Writing a novel is a bit like birthing a child – you spend months and months growing your project, devoting untold hours in nurturing and supporting it, trying to make it the best possible creation you can. This is no easy feat. As you write you will often find yourself considering your little burgeoning masterpiece as a mirror, a reflection of you. And if you suffer from any self-doubts, you will find yourself faced with the eternal questions of “What am i doing?” or “This sucks, why did I ever think I could do this?”
When I hit that point (usually once I’ve devoted days, weeks and months to a project) I inevitably consider dumping the project and going onto a new, fresh story that is still perfect in my mind. Reality is never as exciting as what you imagine, isn’t that the challenging part of writing? Taking the work of art you have in your head and somehow translating that into something on paper that resembles the original in any way.
I call this point Transition, and this is the hardest part of writing a novel. This is when you doubt yourself, you doubt everything you’ve done this far, you wonder why you ever started, you want to quit…this part of the writing process inevitably results in cursing and moodiness that your significant other will (if they’re smart) keep silent about.

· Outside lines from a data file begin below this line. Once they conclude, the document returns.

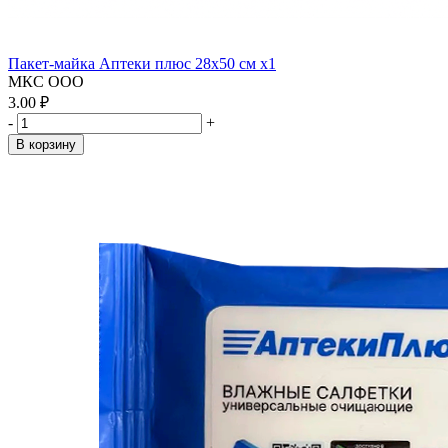
Пакет-майка Аптеки плюс 28х50 см x1
МКС ООО
3.00 ₽
-
+
В корзину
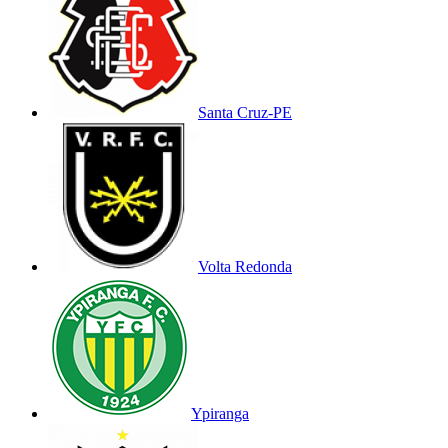
Santa Cruz-PE
Volta Redonda
Ypiranga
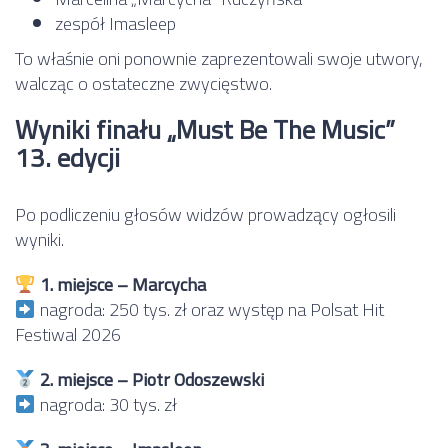
zespół Imasleep
To właśnie oni ponownie zaprezentowali swoje utwory,
walcząc o ostateczne zwycięstwo.
Wyniki finału „Must Be The Music”
13. edycji
Po podliczeniu głosów widzów prowadzący ogłosili
wyniki.
1. miejsce – Marcycha
nagroda: 250 tys. zł oraz występ na Polsat Hit
Festiwal 2026
2. miejsce – Piotr Odoszewski
nagroda: 30 tys. zł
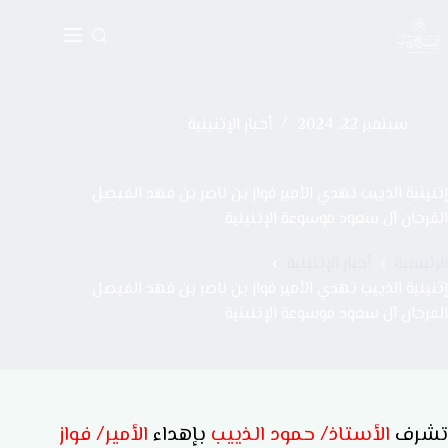
سبتمبر 22, 2024
أخبار الإثنينية
إثنينية الذييب تهدي الأمير فواز بن ناصر بن فهد الفيصل
الفرحان آل سعود موسوعة الإثنينية
الرئيسية
أخبار الإثنينية
إثنينية الذييب تهدي الأمير فواز بن ناصر بن فهد الفيصل
الفرحان آل سعود موسوعة الإثنينية
تشرف
الأستاذ/ حمود الذييب
بإهداء
الأمير/ فواز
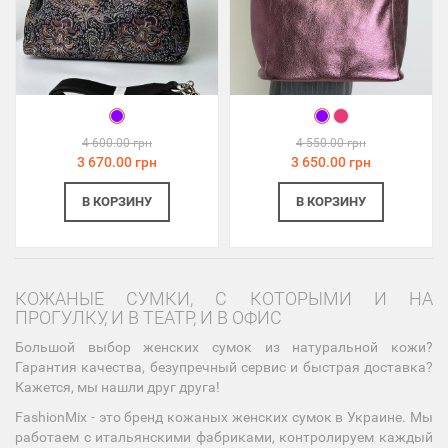
4 600.00 грн
4 550.00 грн
3 670.00 грн
3 650.00 грн
В КОРЗИНУ
В КОРЗИНУ
КОЖАНЫЕ СУМКИ, С КОТОРЫМИ И НА
ПРОГУЛКУ, И В ТЕАТР, И В ОФИС
Большой выбор женских сумок из натуральной кожи?
Гарантия качества, безупречный сервис и быстрая доставка?
Кажется, мы нашли друг друга!
FashionMix - это бренд кожаных женских сумок в Украине. Мы
работаем с итальянскими фабриками, контролируем каждый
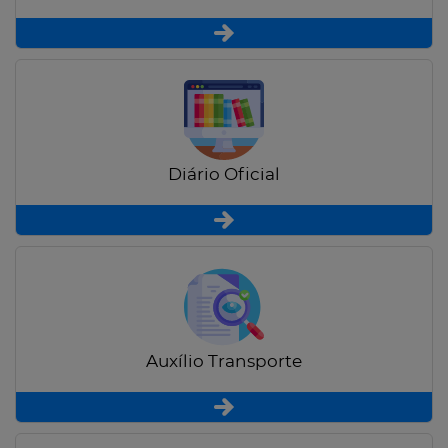
Diário Oficial
Auxílio Transporte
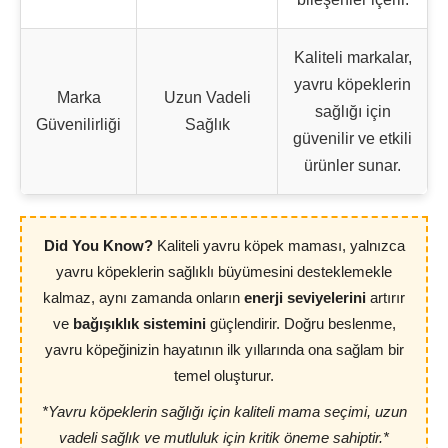
Kaliteli markalar,
yavru köpeklerin
Marka
Uzun Vadeli
sağlığı için
Güvenilirliği
Sağlık
güvenilir ve etkili
ürünler sunar.
Did You Know?
Kaliteli yavru köpek maması, yalnızca
yavru köpeklerin sağlıklı büyümesini desteklemekle
kalmaz, aynı zamanda onların
enerji seviyelerini
artırır
ve
bağışıklık sistemini
güçlendirir. Doğru beslenme,
yavru köpeğinizin hayatının ilk yıllarında ona sağlam bir
temel oluşturur.
*Yavru köpeklerin sağlığı için kaliteli mama seçimi, uzun
vadeli sağlık ve mutluluk için kritik öneme sahiptir.*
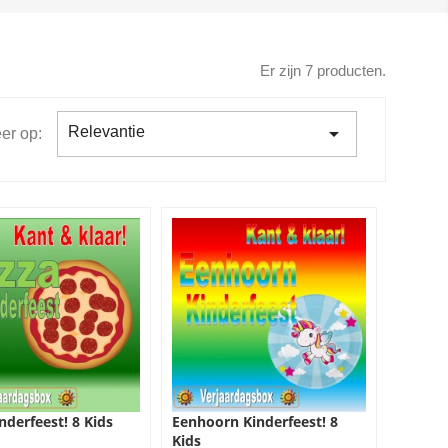
Er zijn 7 producten.

Relevantie
er op:
nderfeest! 8 Kids
Eenhoorn Kinderfeest! 8
Kids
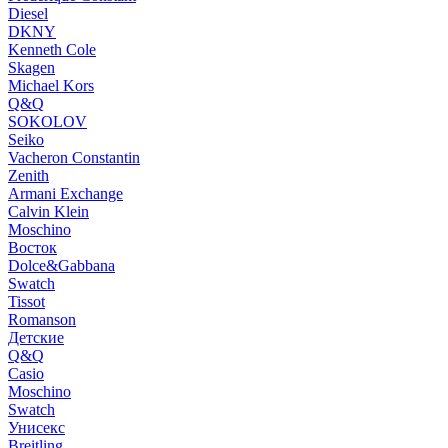
Diesel
DKNY
Kenneth Cole
Skagen
Michael Kors
Q&Q
SOKOLOV
Seiko
Vacheron Constantin
Zenith
Armani Exchange
Calvin Klein
Moschino
Восток
Dolce&Gabbana
Swatch
Tissot
Romanson
Детские
Q&Q
Casio
Moschino
Swatch
Унисекс
Breitling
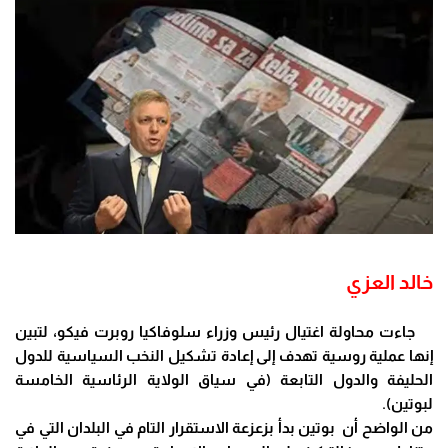
خالد العزي
جاءت محاولة اغتيال رئيس وزراء سلوفاكيا روبرت فيكو، لتبين
إنها عملية روسية تهدف إلى إعادة تشكيل النخب السياسية للدول
الحليفة والدول التابعة (في سياق الولاية الرئاسية الخامسة
لبوتين).
من الواضح أن بوتين بدأ بزعزعة الاستقرار التام في البلدان التي في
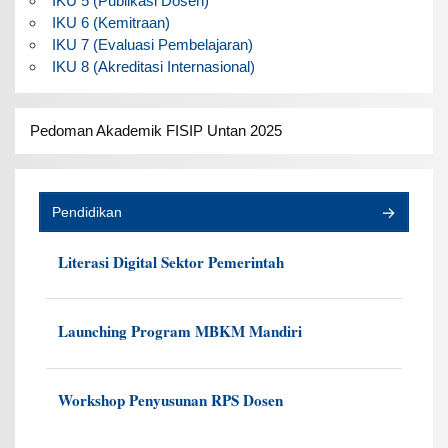
IKU 5 (Publikasi Dosen)
IKU 6 (Kemitraan)
IKU 7 (Evaluasi Pembelajaran)
IKU 8 (Akreditasi Internasional)
Pedoman Akademik FISIP Untan 2025
Pendidikan
Literasi Digital Sektor Pemerintah
Launching Program MBKM Mandiri
Workshop Penyusunan RPS Dosen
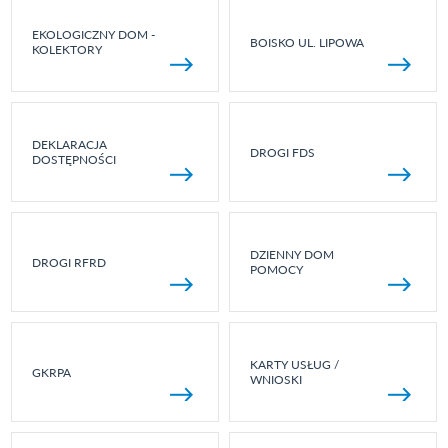
EKOLOGICZNY DOM -
BOISKO UL. LIPOWA
KOLEKTORY
DEKLARACJA
DROGI FDS
DOSTĘPNOŚCI
DZIENNY DOM
DROGI RFRD
POMOCY
KARTY USŁUG /
GKRPA
WNIOSKI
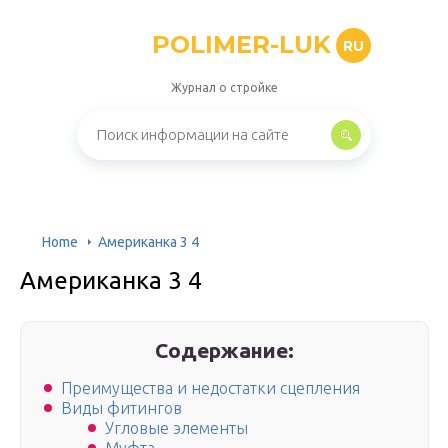
POLIMER-LUK
RU
Журнал о стройке
Home
Американка 3 4
Американка 3 4
Содержание:
Преимущества и недостатки сцепления
Виды фитингов
Угловые элементы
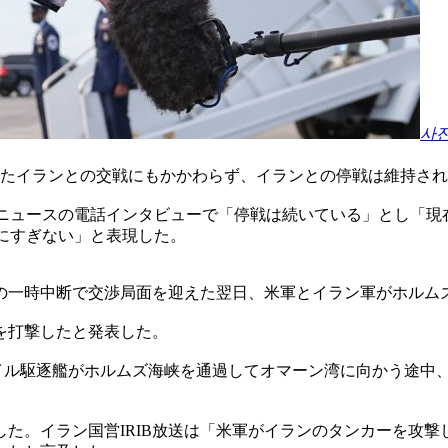
사
したイランとの交戦にもかかわらず、イランとの停戦は維持さ
Cニュースの電話インタビューで「停戦は続いている」とし「現
p）にすぎない」と表現した。
の一時中断で交渉局面を迎えた翌日、米軍とイラン軍がホルム
を打撃したと発表した。
イル駆逐艦がホルムズ海峡を通過してオマーン湾に向かう途中
た。イラン国営IRIB放送は「米軍がイランのタンカーを攻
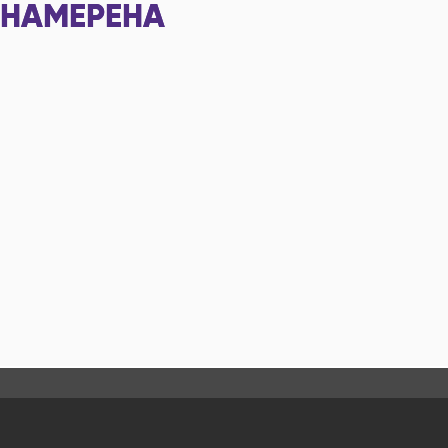
НАМЕРЕНА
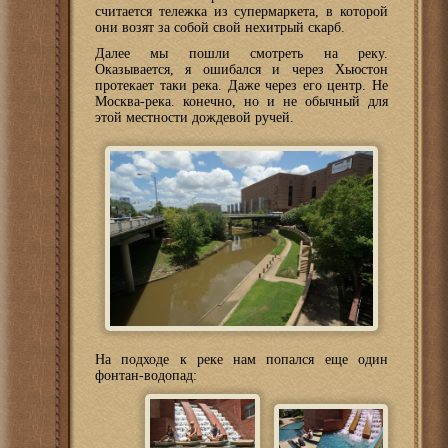
считается тележка из супермаркета, в которой
они возят за собой свой нехитрый скарб.
Далее мы пошли смотреть на реку.
Оказывается, я ошибался и через Хьюстон
протекает таки река. Даже через его центр. Не
Москва-река. конечно, но и не обычный для
этой местности дождевой ручей.
На подходе к реке нам попался еще один
фонтан-водопад:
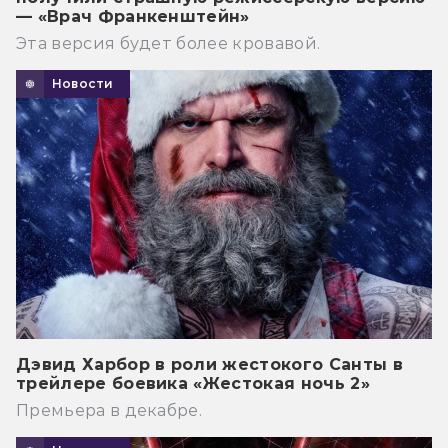
— «Врач Франкенштейн»
Эта версия будет более кровавой.
Новости
Дэвид Харбор в роли жестокого Санты в
трейлере боевика «Жестокая ночь 2»
Премьера в декабре.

The secret to overcoming transition is remarkably similar to how you overcome it in childbirth…you just keep going. Fortunately for the human race, when a woman enters into transition during labour, she has no choice but to continue, nature demands that baby will be exiting and there’s really not much you can do about it.
Unfortunately, it’s a lot harder for a writer to continue when everything in them is telling them they are wasting their time, embarrassing themselves and should quit while they’re ahead. This is almost like there’s a little devil sitting on your shoulder while you labour away, whispering in your ear every thirty seconds “You suck.”
Writers need to tell that devil to eff off and get on with their labour.